Task:
Show every line of the data below that contains the word "shown", matching case exactly.

[Stored dataset items]
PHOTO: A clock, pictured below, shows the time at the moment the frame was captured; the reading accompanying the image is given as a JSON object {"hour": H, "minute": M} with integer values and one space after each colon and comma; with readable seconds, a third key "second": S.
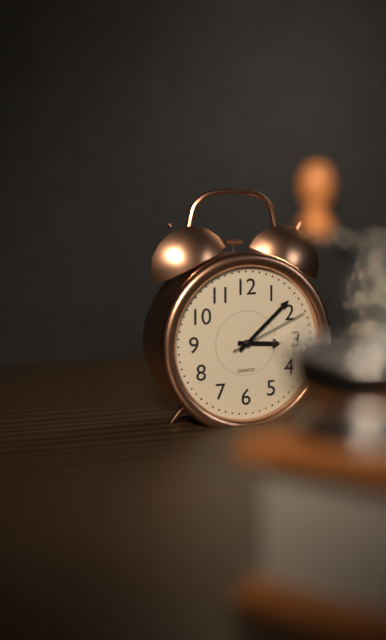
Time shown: {"hour": 3, "minute": 8, "second": 11}
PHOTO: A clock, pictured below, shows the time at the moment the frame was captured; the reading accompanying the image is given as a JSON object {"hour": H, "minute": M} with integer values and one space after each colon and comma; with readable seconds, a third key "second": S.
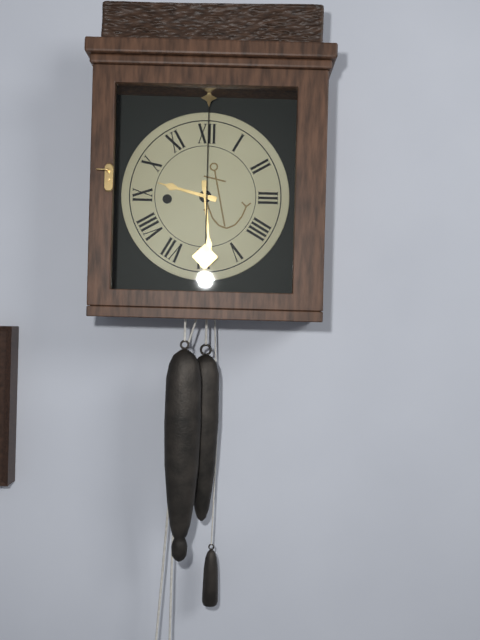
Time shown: {"hour": 9, "minute": 29}
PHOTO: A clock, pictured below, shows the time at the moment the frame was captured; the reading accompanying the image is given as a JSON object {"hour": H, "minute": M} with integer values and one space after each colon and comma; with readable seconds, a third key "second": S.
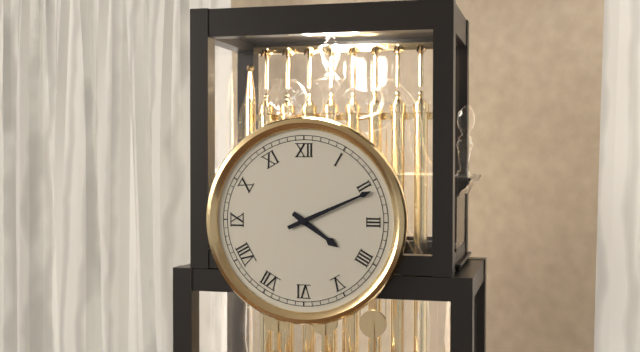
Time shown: {"hour": 4, "minute": 11}
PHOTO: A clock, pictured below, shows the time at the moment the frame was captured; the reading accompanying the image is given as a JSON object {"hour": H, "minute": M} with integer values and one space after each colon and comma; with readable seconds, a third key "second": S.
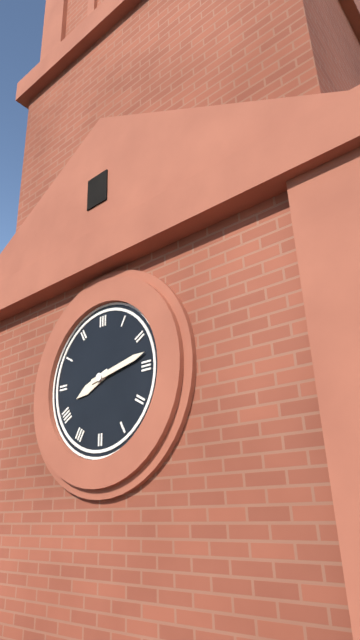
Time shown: {"hour": 8, "minute": 13}
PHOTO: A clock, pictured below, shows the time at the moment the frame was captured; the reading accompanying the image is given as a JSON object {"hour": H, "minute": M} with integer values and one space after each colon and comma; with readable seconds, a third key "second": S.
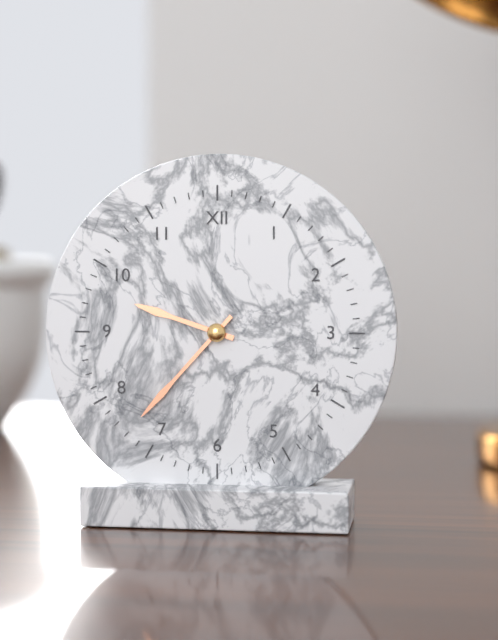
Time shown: {"hour": 9, "minute": 37}
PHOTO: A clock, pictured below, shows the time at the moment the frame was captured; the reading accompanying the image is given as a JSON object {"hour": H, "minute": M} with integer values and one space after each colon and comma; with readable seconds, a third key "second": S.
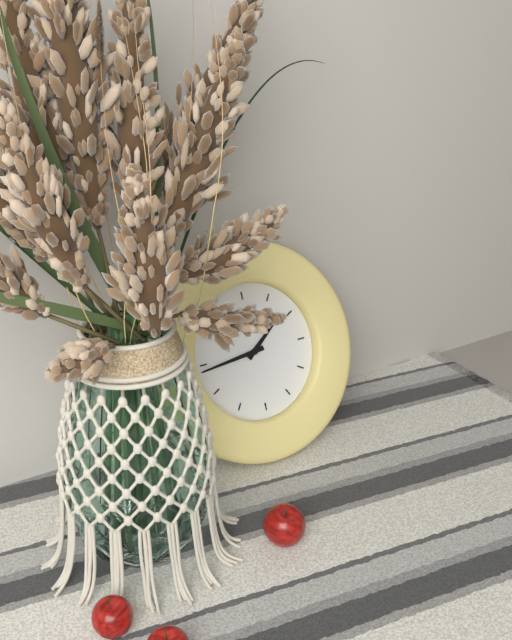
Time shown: {"hour": 1, "minute": 44}
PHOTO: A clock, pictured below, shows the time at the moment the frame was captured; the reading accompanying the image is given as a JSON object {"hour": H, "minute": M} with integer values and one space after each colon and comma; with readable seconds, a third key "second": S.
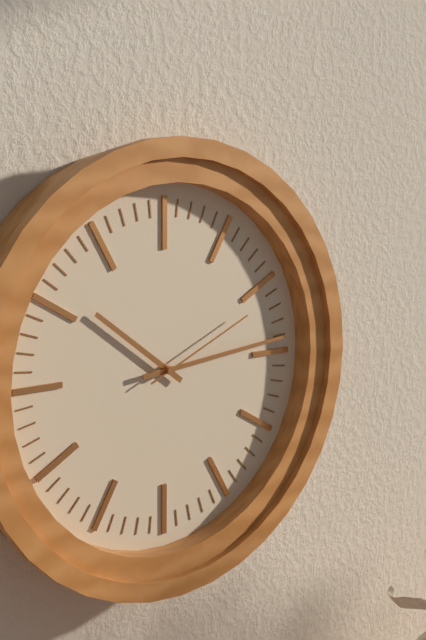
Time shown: {"hour": 10, "minute": 14, "second": 11}
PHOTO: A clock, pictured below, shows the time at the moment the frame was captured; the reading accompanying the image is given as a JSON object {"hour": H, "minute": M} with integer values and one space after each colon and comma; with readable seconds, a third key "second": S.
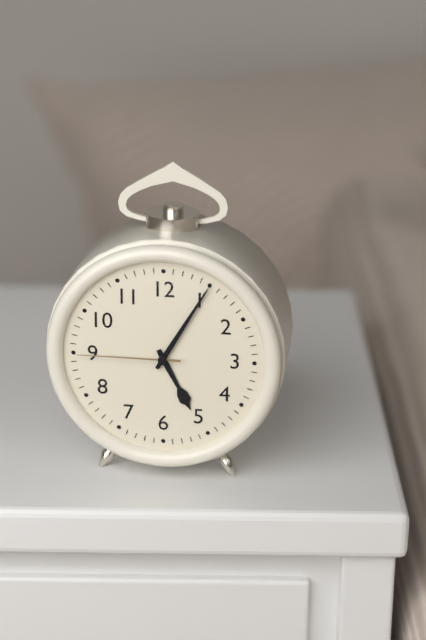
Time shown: {"hour": 5, "minute": 5, "second": 45}
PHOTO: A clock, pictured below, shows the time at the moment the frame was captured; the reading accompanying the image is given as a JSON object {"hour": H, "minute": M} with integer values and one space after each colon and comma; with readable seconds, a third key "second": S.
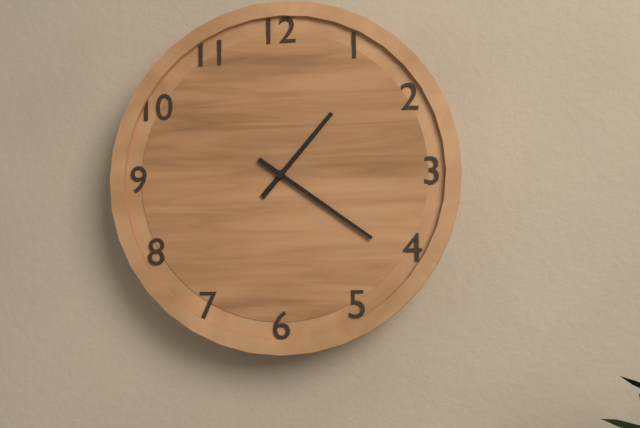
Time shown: {"hour": 1, "minute": 21}
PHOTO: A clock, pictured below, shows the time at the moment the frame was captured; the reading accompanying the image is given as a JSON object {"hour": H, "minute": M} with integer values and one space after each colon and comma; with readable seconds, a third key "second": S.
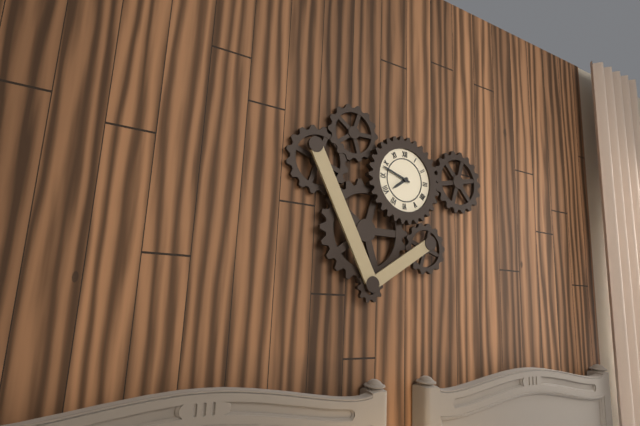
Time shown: {"hour": 7, "minute": 48}
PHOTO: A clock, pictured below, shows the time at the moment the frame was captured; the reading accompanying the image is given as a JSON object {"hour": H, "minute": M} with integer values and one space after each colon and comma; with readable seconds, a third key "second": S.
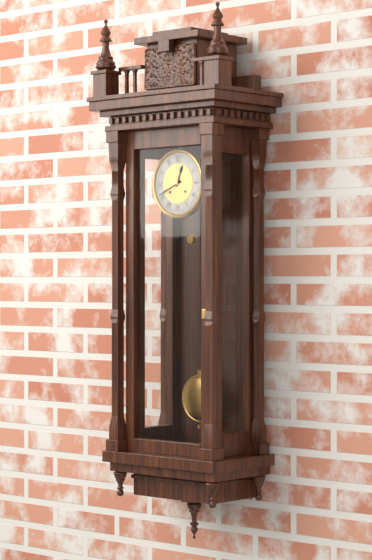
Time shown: {"hour": 12, "minute": 41}
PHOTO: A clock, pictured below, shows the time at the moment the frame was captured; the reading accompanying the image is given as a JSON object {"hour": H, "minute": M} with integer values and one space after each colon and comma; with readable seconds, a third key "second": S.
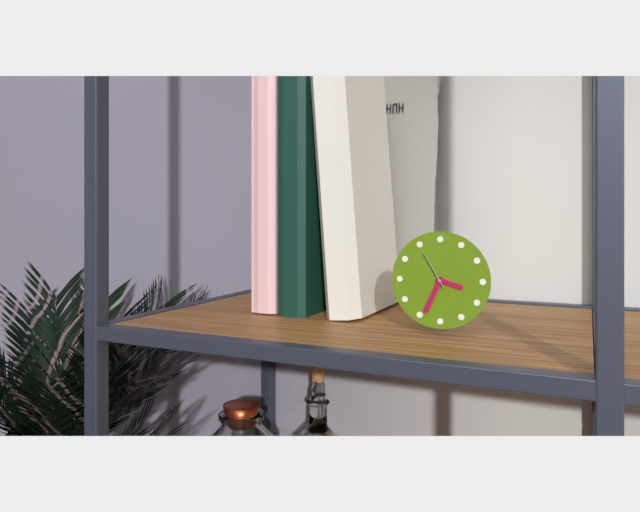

Written reply:
Time shown: {"hour": 3, "minute": 8, "second": 11}
Time shown: {"hour": 9, "minute": 29}
Time shown: {"hour": 4, "minute": 11}
Time shown: {"hour": 8, "minute": 13}
Time shown: {"hour": 9, "minute": 37}
Time shown: {"hour": 1, "minute": 44}
Time shown: {"hour": 10, "minute": 14, "second": 11}
Time shown: {"hour": 5, "minute": 5, "second": 45}
Time shown: {"hour": 1, "minute": 21}
Time shown: {"hour": 7, "minute": 48}
Time shown: {"hour": 12, "minute": 41}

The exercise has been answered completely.